Layout annotation records
# # # # # # #

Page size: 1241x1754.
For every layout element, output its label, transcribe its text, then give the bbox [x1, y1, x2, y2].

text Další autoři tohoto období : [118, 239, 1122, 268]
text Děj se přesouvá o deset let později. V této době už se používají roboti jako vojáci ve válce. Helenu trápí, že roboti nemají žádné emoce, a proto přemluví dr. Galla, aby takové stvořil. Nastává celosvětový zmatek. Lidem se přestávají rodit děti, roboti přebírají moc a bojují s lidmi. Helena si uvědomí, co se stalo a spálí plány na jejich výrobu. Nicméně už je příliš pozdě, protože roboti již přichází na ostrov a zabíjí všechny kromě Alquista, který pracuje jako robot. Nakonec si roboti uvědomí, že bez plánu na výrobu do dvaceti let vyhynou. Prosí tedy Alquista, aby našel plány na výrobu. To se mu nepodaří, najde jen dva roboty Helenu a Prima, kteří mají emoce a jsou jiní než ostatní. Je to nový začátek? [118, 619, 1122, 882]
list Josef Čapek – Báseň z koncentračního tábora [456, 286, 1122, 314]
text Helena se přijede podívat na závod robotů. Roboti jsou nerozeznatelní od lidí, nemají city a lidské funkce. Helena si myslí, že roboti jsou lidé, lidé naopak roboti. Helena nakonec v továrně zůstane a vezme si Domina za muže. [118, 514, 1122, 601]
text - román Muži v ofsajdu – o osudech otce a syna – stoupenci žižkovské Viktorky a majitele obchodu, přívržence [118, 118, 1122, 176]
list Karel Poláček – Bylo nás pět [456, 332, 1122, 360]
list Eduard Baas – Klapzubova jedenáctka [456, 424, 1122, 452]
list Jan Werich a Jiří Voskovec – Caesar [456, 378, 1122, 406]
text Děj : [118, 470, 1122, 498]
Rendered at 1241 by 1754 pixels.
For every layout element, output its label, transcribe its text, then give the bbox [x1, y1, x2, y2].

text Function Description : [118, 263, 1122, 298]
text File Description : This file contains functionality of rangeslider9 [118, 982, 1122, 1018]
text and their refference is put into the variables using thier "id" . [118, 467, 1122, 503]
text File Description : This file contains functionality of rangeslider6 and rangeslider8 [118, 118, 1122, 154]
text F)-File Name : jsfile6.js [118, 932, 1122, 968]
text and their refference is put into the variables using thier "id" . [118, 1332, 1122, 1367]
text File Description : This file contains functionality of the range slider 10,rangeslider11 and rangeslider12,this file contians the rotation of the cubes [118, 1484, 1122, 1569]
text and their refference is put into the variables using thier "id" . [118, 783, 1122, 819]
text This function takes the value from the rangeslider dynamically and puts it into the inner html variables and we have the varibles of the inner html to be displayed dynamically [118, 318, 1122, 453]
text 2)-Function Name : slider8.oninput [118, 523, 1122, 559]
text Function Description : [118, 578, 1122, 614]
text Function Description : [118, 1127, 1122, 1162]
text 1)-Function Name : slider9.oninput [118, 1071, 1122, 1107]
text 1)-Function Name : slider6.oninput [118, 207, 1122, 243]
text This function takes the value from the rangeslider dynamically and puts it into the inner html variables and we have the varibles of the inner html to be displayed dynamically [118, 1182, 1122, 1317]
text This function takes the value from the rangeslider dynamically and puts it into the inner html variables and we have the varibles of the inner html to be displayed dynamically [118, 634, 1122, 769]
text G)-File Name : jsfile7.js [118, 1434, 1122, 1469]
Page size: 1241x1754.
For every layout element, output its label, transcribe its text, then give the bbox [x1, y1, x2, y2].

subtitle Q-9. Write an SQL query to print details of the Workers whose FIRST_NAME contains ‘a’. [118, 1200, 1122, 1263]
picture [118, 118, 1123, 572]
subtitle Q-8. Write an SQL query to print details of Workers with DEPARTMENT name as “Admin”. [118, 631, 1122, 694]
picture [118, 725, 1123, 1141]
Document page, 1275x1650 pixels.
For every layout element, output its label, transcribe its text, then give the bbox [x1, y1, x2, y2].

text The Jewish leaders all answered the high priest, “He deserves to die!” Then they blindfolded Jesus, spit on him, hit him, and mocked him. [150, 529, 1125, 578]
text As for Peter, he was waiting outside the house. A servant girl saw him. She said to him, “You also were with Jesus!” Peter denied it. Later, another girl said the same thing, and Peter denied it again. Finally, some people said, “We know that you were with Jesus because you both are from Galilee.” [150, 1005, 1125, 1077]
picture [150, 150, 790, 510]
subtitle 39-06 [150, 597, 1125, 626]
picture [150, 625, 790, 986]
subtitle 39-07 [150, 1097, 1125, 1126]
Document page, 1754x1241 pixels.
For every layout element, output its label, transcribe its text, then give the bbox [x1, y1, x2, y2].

# # # # # # #

Quote every line of the records above word for word.

THE ANSWER ▸
Page size: 1241x1754.
For every layout element, output its label, transcribe its text, then give the bbox [x1, y1, x2, y2].

text Další autoři tohoto období : [118, 239, 1122, 268]
text Děj se přesouvá o deset let později. V této době už se používají roboti jako vojáci ve válce. Helenu trápí, že roboti nemají žádné emoce, a proto přemluví dr. Galla, aby takové stvořil. Nastává celosvětový zmatek. Lidem se přestávají rodit děti, roboti přebírají moc a bojují s lidmi. Helena si uvědomí, co se stalo a spálí plány na jejich výrobu. Nicméně už je příliš pozdě, protože roboti již přichází na ostrov a zabíjí všechny kromě Alquista, který pracuje jako robot. Nakonec si roboti uvědomí, že bez plánu na výrobu do dvaceti let vyhynou. Prosí tedy Alquista, aby našel plány na výrobu. To se mu nepodaří, najde jen dva roboty Helenu a Prima, kteří mají emoce a jsou jiní než ostatní. Je to nový začátek? [118, 619, 1122, 882]
list Josef Čapek – Báseň z koncentračního tábora [456, 286, 1122, 314]
text Helena se přijede podívat na závod robotů. Roboti jsou nerozeznatelní od lidí, nemají city a lidské funkce. Helena si myslí, že roboti jsou lidé, lidé naopak roboti. Helena nakonec v továrně zůstane a vezme si Domina za muže. [118, 514, 1122, 601]
text - román Muži v ofsajdu – o osudech otce a syna – stoupenci žižkovské Viktorky a majitele obchodu, přívržence [118, 118, 1122, 176]
list Karel Poláček – Bylo nás pět [456, 332, 1122, 360]
list Eduard Baas – Klapzubova jedenáctka [456, 424, 1122, 452]
list Jan Werich a Jiří Voskovec – Caesar [456, 378, 1122, 406]
text Děj : [118, 470, 1122, 498]
Rendered at 1241 by 1754 pixels.
For every layout element, output its label, transcribe its text, then give the bbox [x1, y1, x2, y2].

text Function Description : [118, 263, 1122, 298]
text File Description : This file contains functionality of rangeslider9 [118, 982, 1122, 1018]
text and their refference is put into the variables using thier "id" . [118, 467, 1122, 503]
text File Description : This file contains functionality of rangeslider6 and rangeslider8 [118, 118, 1122, 154]
text F)-File Name : jsfile6.js [118, 932, 1122, 968]
text and their refference is put into the variables using thier "id" . [118, 1332, 1122, 1367]
text File Description : This file contains functionality of the range slider 10,rangeslider11 and rangeslider12,this file contians the rotation of the cubes [118, 1484, 1122, 1569]
text and their refference is put into the variables using thier "id" . [118, 783, 1122, 819]
text This function takes the value from the rangeslider dynamically and puts it into the inner html variables and we have the varibles of the inner html to be displayed dynamically [118, 318, 1122, 453]
text 2)-Function Name : slider8.oninput [118, 523, 1122, 559]
text Function Description : [118, 578, 1122, 614]
text Function Description : [118, 1127, 1122, 1162]
text 1)-Function Name : slider9.oninput [118, 1071, 1122, 1107]
text 1)-Function Name : slider6.oninput [118, 207, 1122, 243]
text This function takes the value from the rangeslider dynamically and puts it into the inner html variables and we have the varibles of the inner html to be displayed dynamically [118, 1182, 1122, 1317]
text This function takes the value from the rangeslider dynamically and puts it into the inner html variables and we have the varibles of the inner html to be displayed dynamically [118, 634, 1122, 769]
text G)-File Name : jsfile7.js [118, 1434, 1122, 1469]
Page size: 1241x1754.
For every layout element, output its label, transcribe its text, then give the bbox [x1, y1, x2, y2].

subtitle Q-9. Write an SQL query to print details of the Workers whose FIRST_NAME contains ‘a’. [118, 1200, 1122, 1263]
picture [118, 118, 1123, 572]
subtitle Q-8. Write an SQL query to print details of Workers with DEPARTMENT name as “Admin”. [118, 631, 1122, 694]
picture [118, 725, 1123, 1141]
Document page, 1275x1650 pixels.
For every layout element, output its label, transcribe its text, then give the bbox [x1, y1, x2, y2].

text The Jewish leaders all answered the high priest, “He deserves to die!” Then they blindfolded Jesus, spit on him, hit him, and mocked him. [150, 529, 1125, 578]
text As for Peter, he was waiting outside the house. A servant girl saw him. She said to him, “You also were with Jesus!” Peter denied it. Later, another girl said the same thing, and Peter denied it again. Finally, some people said, “We know that you were with Jesus because you both are from Galilee.” [150, 1005, 1125, 1077]
picture [150, 150, 790, 510]
subtitle 39-06 [150, 597, 1125, 626]
picture [150, 625, 790, 986]
subtitle 39-07 [150, 1097, 1125, 1126]
Document page, 1754x1241 pixels.
For every layout element, output its label, transcribe its text, then give the bbox [x1, y1, x2, y2].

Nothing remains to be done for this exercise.